TRY IT |
Retype every line from the start of the data down to and including the line with "Why did I receive a warning?". Skip the pictures.

Saved data entries |
• • • •
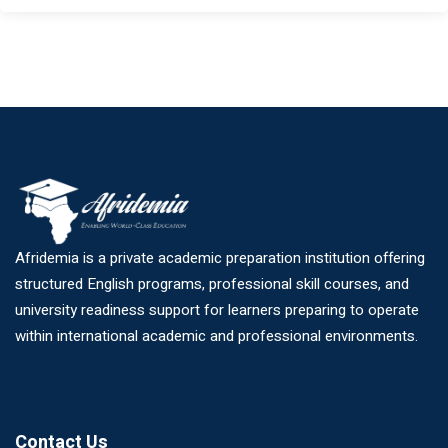
Afridemia is a private academic preparation institution offering
structured English programs, professional skill courses, and
university readiness support for learners preparing to operate
within international academic and professional environments.
Contact Us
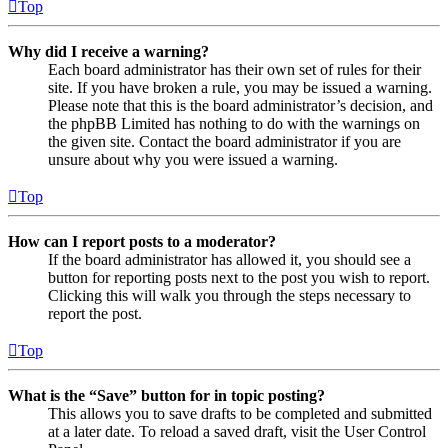
Top
Why did I receive a warning?
Each board administrator has their own set of rules for their
site. If you have broken a rule, you may be issued a warning.
Please note that this is the board administrator’s decision, and
the phpBB Limited has nothing to do with the warnings on
the given site. Contact the board administrator if you are
unsure about why you were issued a warning.
Top
How can I report posts to a moderator?
If the board administrator has allowed it, you should see a
button for reporting posts next to the post you wish to report.
Clicking this will walk you through the steps necessary to
report the post.
Top
What is the “Save” button for in topic posting?
This allows you to save drafts to be completed and submitted
at a later date. To reload a saved draft, visit the User Control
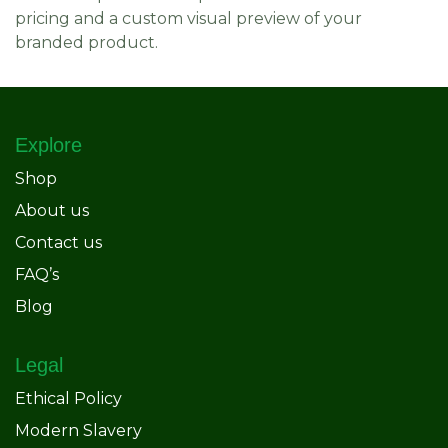
pricing and a custom visual preview of your
branded product.
Explore
Shop
About us
Contact us
FAQ’s
Blog
Legal
Ethical Policy
Modern Slavery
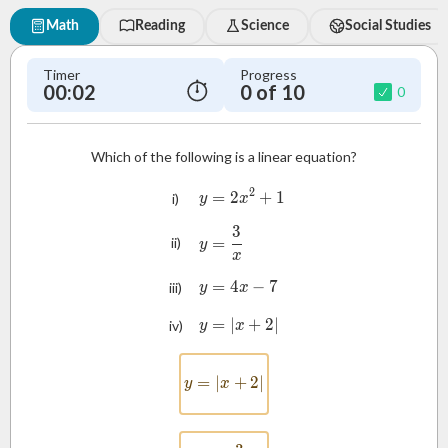
Math
Reading
Science
Social Studies
Timer
Progress
00:03
0 of 10
0
Which of the following is a linear equation?
2
=
2
y = 2x^2 + 1
+
1
i)
y
x
3
y = \frac{3}{x}
=
ii)
y
x
=
4
y = 4x - 7
−
7
iii)
y
x
=
∣
y = |x + 2|
+
2∣
iv)
y
x
=
∣
y = |x + 2|
+
2∣
y
x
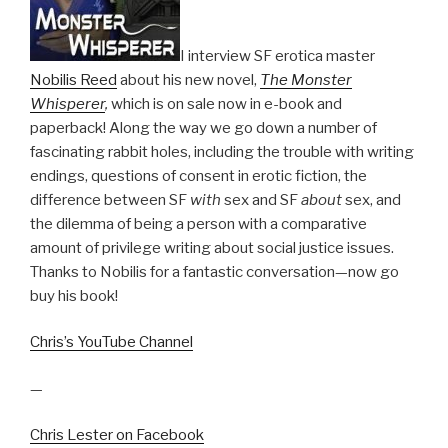
I interview SF erotica master
Nobilis Reed
about his new novel,
The Monster
Whisperer
,
which is on sale now in e-book and
paperback! Along the way we go down a number of
fascinating rabbit holes, including the trouble with writing
endings, questions of consent in erotic fiction, the
difference between SF
with
sex and SF
about
sex, and
the dilemma of being a person with a comparative
amount of privilege writing about social justice issues.
Thanks to Nobilis for a fantastic conversation—now go
buy his book!
Chris’s YouTube Channel
—
Chris Lester on Facebook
• • • •
REPLY |
Afridemia is a private academic preparation institution offering
structured English programs, professional skill courses, and
university readiness support for learners preparing to operate
within international academic and professional environments.
Contact Us
Top
Why did I receive a warning?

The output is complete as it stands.